Chinese film actor and director (1931–2019)

Bai Dezhang (白德彰; 1931 – 23 November 2019) was a Chinese film actor and director with Changchun Film Studio, best known for his performance in the 1963 film Visitors on the Icy Mountain. He received the Honorary Award of the Golden Phoenix Awards in 2009.

== Biography ==
Bai was born in 1931 in Xinmin, Liaoning, Republic of China. After the founding of the People's Republic of China in 1949, he became an actor with Northeast Film Studio (a predecessor of Changchun Film Studio).

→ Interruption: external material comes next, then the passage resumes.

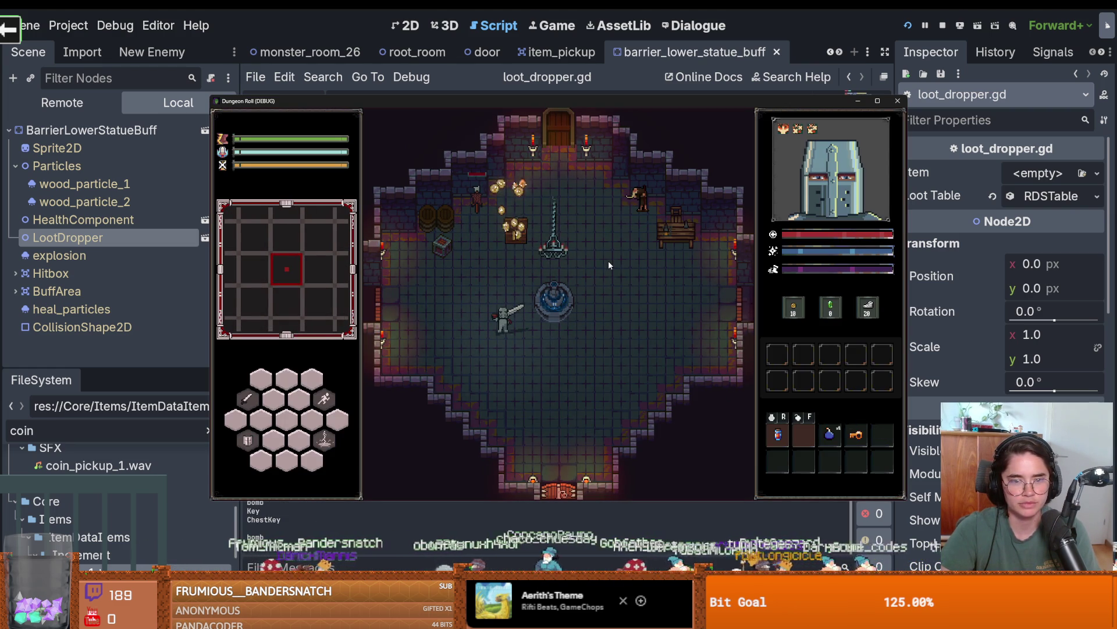
key(w)
key(d)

Starting with bit parts in films such as The White Haired Girl, he later became a principal actor in a number of films such as Ji Hongchang (吉鸿昌), Eagle in the Storm (暴风中的雄鹰), and Man in the Painting (画中人). His best known role was probably as Commander of the 3rd Platoon in the 1963 film Visitors on the Icy Mountain.

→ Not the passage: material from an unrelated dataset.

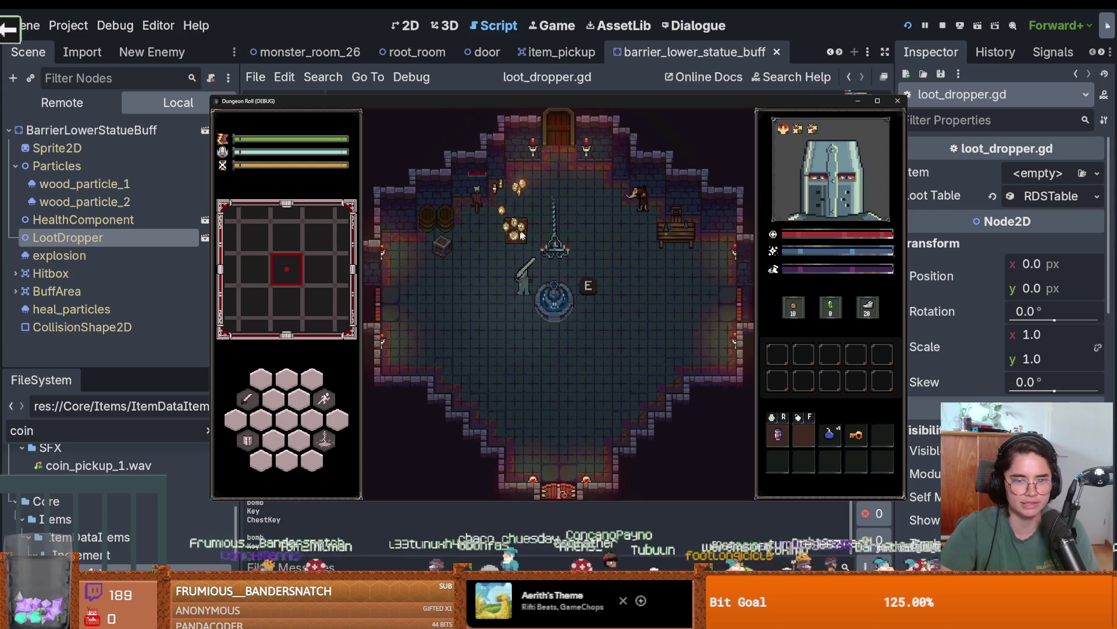
key(w)
key(a)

Starting in the 1980s, Bai became a director. Together with his wife Xu Xunxing (徐迅行), also a director at Changchun Film Studio, he co-directed a number of films including A Place Far From the Crowds (远离人群的地方), Modern Gladiator (现代角斗士), Hero of Guandong (关东大侠), and Heroine of Guandong (关东女侠). In 2009, he received the Honorary Award of the Golden Phoenix Awards.

Bai died on 23 November 2019 in Changchun, aged 88.